SUPPLIED ENTRIES
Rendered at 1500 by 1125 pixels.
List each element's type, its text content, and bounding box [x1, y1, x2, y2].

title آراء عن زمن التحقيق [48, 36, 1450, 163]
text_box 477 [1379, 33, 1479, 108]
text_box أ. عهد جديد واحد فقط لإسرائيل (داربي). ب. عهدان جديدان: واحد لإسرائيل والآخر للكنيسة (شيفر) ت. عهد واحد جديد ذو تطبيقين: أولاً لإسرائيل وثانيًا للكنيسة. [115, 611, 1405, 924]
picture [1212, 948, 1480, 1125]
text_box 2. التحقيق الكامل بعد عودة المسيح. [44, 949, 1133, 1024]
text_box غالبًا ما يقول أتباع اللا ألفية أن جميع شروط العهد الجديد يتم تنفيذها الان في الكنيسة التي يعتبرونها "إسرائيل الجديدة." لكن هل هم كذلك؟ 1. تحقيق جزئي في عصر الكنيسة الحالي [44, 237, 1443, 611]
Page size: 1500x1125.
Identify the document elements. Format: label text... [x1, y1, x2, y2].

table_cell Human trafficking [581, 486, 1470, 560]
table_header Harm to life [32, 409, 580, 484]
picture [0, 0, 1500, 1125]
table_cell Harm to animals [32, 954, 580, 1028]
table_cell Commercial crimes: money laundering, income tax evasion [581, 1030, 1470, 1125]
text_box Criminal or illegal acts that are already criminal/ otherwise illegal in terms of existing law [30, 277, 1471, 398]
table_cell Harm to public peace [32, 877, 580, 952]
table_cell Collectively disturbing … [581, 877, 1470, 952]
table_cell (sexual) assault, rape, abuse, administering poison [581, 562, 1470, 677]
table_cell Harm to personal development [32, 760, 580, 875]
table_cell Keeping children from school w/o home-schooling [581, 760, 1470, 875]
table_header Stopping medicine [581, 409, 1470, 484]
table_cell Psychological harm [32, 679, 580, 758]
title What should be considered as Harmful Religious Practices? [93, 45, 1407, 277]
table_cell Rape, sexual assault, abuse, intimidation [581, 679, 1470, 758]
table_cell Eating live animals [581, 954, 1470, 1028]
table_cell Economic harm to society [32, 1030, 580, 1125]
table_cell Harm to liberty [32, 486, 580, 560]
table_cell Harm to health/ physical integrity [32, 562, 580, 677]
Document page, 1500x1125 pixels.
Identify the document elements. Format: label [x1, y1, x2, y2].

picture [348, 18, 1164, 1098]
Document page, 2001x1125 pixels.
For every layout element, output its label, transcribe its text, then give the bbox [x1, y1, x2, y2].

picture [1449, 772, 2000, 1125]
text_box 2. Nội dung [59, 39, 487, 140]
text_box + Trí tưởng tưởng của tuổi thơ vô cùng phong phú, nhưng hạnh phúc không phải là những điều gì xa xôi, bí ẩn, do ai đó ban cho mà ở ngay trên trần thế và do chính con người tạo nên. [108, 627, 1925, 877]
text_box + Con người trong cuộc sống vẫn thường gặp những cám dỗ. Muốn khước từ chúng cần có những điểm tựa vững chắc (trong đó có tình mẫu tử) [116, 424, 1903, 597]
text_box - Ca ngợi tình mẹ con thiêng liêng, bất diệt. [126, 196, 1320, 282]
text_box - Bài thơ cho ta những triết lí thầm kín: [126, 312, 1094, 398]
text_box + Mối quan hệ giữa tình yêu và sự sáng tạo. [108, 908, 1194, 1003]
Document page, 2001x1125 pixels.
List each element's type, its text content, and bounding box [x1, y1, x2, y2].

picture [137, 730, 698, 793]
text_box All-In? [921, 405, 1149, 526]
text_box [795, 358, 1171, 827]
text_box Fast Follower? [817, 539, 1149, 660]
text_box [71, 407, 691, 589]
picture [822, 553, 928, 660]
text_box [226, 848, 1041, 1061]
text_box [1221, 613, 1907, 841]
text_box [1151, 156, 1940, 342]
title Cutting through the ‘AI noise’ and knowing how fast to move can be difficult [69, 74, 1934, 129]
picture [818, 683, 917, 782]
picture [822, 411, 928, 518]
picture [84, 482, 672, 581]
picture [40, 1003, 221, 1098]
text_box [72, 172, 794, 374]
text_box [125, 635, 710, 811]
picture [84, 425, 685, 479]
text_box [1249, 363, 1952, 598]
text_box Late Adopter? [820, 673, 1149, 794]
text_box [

PROBLEM DESCRIPTION
Where a line of the listing holds the string "pixels", copy that line.

SOLUTION TO THE PROBLEM
Rendered at 1500 by 1125 pixels.
Document page, 1500x1125 pixels.
Document page, 2001x1125 pixels.
Document page, 2001x1125 pixels.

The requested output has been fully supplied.